(Data for analysis)

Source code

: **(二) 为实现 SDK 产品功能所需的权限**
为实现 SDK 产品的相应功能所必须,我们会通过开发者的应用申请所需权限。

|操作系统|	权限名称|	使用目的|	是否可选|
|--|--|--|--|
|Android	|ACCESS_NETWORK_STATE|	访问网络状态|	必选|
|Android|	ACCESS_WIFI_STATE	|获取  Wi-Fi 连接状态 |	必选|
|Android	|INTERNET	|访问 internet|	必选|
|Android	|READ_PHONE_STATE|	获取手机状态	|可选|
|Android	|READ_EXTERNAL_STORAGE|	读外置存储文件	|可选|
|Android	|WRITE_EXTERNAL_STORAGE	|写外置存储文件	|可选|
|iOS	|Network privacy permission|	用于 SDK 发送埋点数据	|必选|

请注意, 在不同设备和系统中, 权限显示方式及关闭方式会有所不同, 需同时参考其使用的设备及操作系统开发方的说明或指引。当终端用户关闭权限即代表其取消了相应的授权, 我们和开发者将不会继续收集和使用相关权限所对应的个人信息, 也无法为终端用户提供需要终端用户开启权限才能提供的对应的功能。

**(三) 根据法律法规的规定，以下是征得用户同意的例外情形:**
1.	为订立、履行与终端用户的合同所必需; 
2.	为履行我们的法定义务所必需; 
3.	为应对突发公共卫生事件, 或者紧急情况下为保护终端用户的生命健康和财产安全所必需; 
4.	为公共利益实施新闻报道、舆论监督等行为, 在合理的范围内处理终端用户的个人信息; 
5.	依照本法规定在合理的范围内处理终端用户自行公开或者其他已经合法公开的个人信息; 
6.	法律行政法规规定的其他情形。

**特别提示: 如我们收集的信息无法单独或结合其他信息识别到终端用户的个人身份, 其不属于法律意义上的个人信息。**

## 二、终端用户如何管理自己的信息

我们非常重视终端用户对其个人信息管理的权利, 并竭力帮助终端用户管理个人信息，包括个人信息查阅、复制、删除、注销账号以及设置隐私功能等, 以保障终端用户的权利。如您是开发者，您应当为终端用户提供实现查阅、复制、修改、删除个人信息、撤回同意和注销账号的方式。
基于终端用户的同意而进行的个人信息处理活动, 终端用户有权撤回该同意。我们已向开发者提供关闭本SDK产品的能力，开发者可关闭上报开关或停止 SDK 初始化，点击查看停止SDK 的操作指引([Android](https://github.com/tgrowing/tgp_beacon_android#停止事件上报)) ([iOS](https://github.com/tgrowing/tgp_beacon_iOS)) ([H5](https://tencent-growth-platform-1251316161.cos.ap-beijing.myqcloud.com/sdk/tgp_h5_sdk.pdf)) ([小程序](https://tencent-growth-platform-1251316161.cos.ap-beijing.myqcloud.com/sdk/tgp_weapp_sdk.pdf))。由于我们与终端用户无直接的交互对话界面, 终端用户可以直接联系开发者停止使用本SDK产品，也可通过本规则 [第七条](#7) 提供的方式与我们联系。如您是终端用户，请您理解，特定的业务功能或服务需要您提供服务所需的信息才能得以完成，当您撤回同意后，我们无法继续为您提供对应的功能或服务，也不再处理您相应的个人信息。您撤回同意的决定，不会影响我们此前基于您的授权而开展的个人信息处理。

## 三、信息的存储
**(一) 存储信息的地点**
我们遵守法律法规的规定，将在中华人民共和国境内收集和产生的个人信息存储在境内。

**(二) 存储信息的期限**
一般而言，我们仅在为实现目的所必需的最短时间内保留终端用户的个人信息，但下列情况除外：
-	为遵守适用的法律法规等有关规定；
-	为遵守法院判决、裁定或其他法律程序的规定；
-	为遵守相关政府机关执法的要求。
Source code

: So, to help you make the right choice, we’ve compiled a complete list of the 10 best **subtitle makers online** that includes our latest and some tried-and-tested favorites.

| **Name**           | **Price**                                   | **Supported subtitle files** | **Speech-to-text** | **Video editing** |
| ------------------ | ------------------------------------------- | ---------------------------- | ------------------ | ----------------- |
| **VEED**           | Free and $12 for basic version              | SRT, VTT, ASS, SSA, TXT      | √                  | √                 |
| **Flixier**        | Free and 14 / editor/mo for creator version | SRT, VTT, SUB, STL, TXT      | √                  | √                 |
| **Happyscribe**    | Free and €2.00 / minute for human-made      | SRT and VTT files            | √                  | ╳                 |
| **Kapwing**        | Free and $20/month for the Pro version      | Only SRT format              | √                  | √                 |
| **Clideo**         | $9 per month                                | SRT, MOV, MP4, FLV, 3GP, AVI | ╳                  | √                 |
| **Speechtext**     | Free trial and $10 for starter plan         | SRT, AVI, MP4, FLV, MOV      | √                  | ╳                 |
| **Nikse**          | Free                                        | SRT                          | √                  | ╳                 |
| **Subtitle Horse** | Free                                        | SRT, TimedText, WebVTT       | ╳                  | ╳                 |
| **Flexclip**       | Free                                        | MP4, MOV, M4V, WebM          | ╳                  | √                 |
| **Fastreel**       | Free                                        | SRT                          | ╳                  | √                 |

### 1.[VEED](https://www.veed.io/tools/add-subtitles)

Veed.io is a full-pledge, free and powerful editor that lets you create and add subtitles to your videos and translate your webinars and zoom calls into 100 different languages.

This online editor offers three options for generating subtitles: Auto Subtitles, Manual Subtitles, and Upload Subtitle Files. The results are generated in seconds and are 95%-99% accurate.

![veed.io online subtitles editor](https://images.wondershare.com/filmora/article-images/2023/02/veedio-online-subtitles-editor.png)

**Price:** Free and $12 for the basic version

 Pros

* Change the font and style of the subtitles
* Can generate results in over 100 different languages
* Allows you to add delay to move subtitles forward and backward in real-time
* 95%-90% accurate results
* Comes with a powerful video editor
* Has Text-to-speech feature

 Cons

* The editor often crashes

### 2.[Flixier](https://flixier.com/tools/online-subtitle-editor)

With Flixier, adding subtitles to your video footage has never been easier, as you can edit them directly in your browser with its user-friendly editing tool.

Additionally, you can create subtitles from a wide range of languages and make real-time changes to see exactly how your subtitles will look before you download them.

(End Data for analysis)

Each record above needs to be transcribed word for word.

Source code

: **(二) 为实现 SDK 产品功能所需的权限**
为实现 SDK 产品的相应功能所必须,我们会通过开发者的应用申请所需权限。

|操作系统|	权限名称|	使用目的|	是否可选|
|--|--|--|--|
|Android	|ACCESS_NETWORK_STATE|	访问网络状态|	必选|
|Android|	ACCESS_WIFI_STATE	|获取  Wi-Fi 连接状态 |	必选|
|Android	|INTERNET	|访问 internet|	必选|
|Android	|READ_PHONE_STATE|	获取手机状态	|可选|
|Android	|READ_EXTERNAL_STORAGE|	读外置存储文件	|可选|
|Android	|WRITE_EXTERNAL_STORAGE	|写外置存储文件	|可选|
|iOS	|Network privacy permission|	用于 SDK 发送埋点数据	|必选|

请注意, 在不同设备和系统中, 权限显示方式及关闭方式会有所不同, 需同时参考其使用的设备及操作系统开发方的说明或指引。当终端用户关闭权限即代表其取消了相应的授权, 我们和开发者将不会继续收集和使用相关权限所对应的个人信息, 也无法为终端用户提供需要终端用户开启权限才能提供的对应的功能。

**(三) 根据法律法规的规定，以下是征得用户同意的例外情形:**
1.	为订立、履行与终端用户的合同所必需; 
2.	为履行我们的法定义务所必需; 
3.	为应对突发公共卫生事件, 或者紧急情况下为保护终端用户的生命健康和财产安全所必需; 
4.	为公共利益实施新闻报道、舆论监督等行为, 在合理的范围内处理终端用户的个人信息; 
5.	依照本法规定在合理的范围内处理终端用户自行公开或者其他已经合法公开的个人信息; 
6.	法律行政法规规定的其他情形。

**特别提示: 如我们收集的信息无法单独或结合其他信息识别到终端用户的个人身份, 其不属于法律意义上的个人信息。**

## 二、终端用户如何管理自己的信息

我们非常重视终端用户对其个人信息管理的权利, 并竭力帮助终端用户管理个人信息，包括个人信息查阅、复制、删除、注销账号以及设置隐私功能等, 以保障终端用户的权利。如您是开发者，您应当为终端用户提供实现查阅、复制、修改、删除个人信息、撤回同意和注销账号的方式。
基于终端用户的同意而进行的个人信息处理活动, 终端用户有权撤回该同意。我们已向开发者提供关闭本SDK产品的能力，开发者可关闭上报开关或停止 SDK 初始化，点击查看停止SDK 的操作指引([Android](https://github.com/tgrowing/tgp_beacon_android#停止事件上报)) ([iOS](https://github.com/tgrowing/tgp_beacon_iOS)) ([H5](https://tencent-growth-platform-1251316161.cos.ap-beijing.myqcloud.com/sdk/tgp_h5_sdk.pdf)) ([小程序](https://tencent-growth-platform-1251316161.cos.ap-beijing.myqcloud.com/sdk/tgp_weapp_sdk.pdf))。由于我们与终端用户无直接的交互对话界面, 终端用户可以直接联系开发者停止使用本SDK产品，也可通过本规则 [第七条](#7) 提供的方式与我们联系。如您是终端用户，请您理解，特定的业务功能或服务需要您提供服务所需的信息才能得以完成，当您撤回同意后，我们无法继续为您提供对应的功能或服务，也不再处理您相应的个人信息。您撤回同意的决定，不会影响我们此前基于您的授权而开展的个人信息处理。

## 三、信息的存储
**(一) 存储信息的地点**
我们遵守法律法规的规定，将在中华人民共和国境内收集和产生的个人信息存储在境内。

**(二) 存储信息的期限**
一般而言，我们仅在为实现目的所必需的最短时间内保留终端用户的个人信息，但下列情况除外：
-	为遵守适用的法律法规等有关规定；
-	为遵守法院判决、裁定或其他法律程序的规定；
-	为遵守相关政府机关执法的要求。
Source code

: So, to help you make the right choice, we’ve compiled a complete list of the 10 best **subtitle makers online** that includes our latest and some tried-and-tested favorites.

| **Name**           | **Price**                                   | **Supported subtitle files** | **Speech-to-text** | **Video editing** |
| ------------------ | ------------------------------------------- | ---------------------------- | ------------------ | ----------------- |
| **VEED**           | Free and $12 for basic version              | SRT, VTT, ASS, SSA, TXT      | √                  | √                 |
| **Flixier**        | Free and 14 / editor/mo for creator version | SRT, VTT, SUB, STL, TXT      | √                  | √                 |
| **Happyscribe**    | Free and €2.00 / minute for human-made      | SRT and VTT files            | √                  | ╳                 |
| **Kapwing**        | Free and $20/month for the Pro version      | Only SRT format              | √                  | √                 |
| **Clideo**         | $9 per month                                | SRT, MOV, MP4, FLV, 3GP, AVI | ╳                  | √                 |
| **Speechtext**     | Free trial and $10 for starter plan         | SRT, AVI, MP4, FLV, MOV      | √                  | ╳                 |
| **Nikse**          | Free                                        | SRT                          | √                  | ╳                 |
| **Subtitle Horse** | Free                                        | SRT, TimedText, WebVTT       | ╳                  | ╳                 |
| **Flexclip**       | Free                                        | MP4, MOV, M4V, WebM          | ╳                  | √                 |
| **Fastreel**       | Free                                        | SRT                          | ╳                  | √                 |

### 1.[VEED](https://www.veed.io/tools/add-subtitles)

Veed.io is a full-pledge, free and powerful editor that lets you create and add subtitles to your videos and translate your webinars and zoom calls into 100 different languages.

This online editor offers three options for generating subtitles: Auto Subtitles, Manual Subtitles, and Upload Subtitle Files. The results are generated in seconds and are 95%-99% accurate.

![veed.io online subtitles editor](https://images.wondershare.com/filmora/article-images/2023/02/veedio-online-subtitles-editor.png)

**Price:** Free and $12 for the basic version

 Pros

* Change the font and style of the subtitles
* Can generate results in over 100 different languages
* Allows you to add delay to move subtitles forward and backward in real-time
* 95%-90% accurate results
* Comes with a powerful video editor
* Has Text-to-speech feature

 Cons

* The editor often crashes

### 2.[Flixier](https://flixier.com/tools/online-subtitle-editor)

With Flixier, adding subtitles to your video footage has never been easier, as you can edit them directly in your browser with its user-friendly editing tool.

Additionally, you can create subtitles from a wide range of languages and make real-time changes to see exactly how your subtitles will look before you download them.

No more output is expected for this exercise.